Ellis knew her team was facing its most formidable foe on Tuesday and tinkered with the lineup, as she has throughout the Cup. She deviated from the 4-4-2 alignment and went with a 4-2-3-1 with Morgan as the single true forward, Lloyd roaming and attacking just behind her and Morgan Brian and Lauren Holiday manning the central midfield.
The strategy worked.
The U.S. team got the benefit of two questionable calls by referee Teodora Albon and a rare errant penalty kick by a German player.
German coach Silvia Neid said the penalty on Morgan was “clearly outside the goal area,” and that she was “very, very sad” that a penalty kick played a part in such an important match. “But what am I going to do? We have to live with it. I cannot change it.”
It was debatable whether U.S. defender Julie Johnston should have received a red card instead of a yellow in the 59th minute when she pulled back a German attacker by her shoulder, denying her a goal-scoring opportunity. The U.S. team got lucky on the penalty kick. Goalkeeper Hope Solo guessed wrong and dove to her left as German shooter Celia Sasic went the other direction but kicked it wide. It was Germany’s first missed PK in Women’s World Cup history.

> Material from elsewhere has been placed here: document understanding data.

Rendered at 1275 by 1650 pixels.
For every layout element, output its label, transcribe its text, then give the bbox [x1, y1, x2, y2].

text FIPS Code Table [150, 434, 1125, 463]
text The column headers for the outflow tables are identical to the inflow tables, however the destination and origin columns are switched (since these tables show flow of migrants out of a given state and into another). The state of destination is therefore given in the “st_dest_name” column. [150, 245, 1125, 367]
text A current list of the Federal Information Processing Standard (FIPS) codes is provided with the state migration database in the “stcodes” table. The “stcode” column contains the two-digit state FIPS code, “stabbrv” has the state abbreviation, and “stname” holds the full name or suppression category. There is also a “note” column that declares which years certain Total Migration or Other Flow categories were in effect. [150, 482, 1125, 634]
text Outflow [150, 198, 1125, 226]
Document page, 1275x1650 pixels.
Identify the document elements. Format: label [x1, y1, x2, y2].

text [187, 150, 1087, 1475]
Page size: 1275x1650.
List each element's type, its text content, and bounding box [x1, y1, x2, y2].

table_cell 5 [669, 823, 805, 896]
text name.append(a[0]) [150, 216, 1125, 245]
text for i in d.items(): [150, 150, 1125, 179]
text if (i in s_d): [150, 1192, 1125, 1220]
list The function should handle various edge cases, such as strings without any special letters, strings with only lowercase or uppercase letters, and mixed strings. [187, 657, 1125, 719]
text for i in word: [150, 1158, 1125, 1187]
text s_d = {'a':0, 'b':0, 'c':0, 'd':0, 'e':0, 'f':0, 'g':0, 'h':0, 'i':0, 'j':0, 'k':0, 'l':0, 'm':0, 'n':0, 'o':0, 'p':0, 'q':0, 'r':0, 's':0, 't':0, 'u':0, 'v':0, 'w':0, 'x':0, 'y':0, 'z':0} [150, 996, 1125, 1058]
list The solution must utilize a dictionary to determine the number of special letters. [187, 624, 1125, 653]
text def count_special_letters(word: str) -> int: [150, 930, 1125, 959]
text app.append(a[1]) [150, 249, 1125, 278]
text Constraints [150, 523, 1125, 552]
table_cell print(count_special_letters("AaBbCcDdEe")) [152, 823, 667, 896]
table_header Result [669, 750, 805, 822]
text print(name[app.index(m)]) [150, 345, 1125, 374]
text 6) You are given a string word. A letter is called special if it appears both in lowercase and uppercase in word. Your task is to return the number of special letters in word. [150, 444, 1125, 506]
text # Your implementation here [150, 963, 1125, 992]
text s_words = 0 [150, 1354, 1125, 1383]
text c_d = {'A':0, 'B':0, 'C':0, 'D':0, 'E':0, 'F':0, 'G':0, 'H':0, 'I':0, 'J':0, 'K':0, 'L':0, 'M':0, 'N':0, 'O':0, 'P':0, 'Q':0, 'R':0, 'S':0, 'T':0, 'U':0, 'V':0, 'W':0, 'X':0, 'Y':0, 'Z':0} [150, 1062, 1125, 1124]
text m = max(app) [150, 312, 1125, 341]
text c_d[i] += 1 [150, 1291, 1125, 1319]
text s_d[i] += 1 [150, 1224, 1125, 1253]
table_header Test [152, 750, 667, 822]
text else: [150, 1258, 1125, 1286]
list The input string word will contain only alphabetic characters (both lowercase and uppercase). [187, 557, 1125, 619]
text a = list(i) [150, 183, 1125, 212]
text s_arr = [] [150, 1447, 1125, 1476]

“It’s part of the game, and whether we’re on the receiving end or the other end, it’s not something I should comment on or criticize,” Ellis said of the officiating. “I also think between the 18s we were a very good team.”
There was a dangerous midair collision between U.S. midfielder Brian and German forward Alexandra Popp that left Popp’s head with a bloody gash. Both players were checked by doctors and stayed in the match.
“We said it would take 23 players, and it’s been a collective team performance,” Lloyd said. “But we didn’t come here to just make the final. We came to win it.”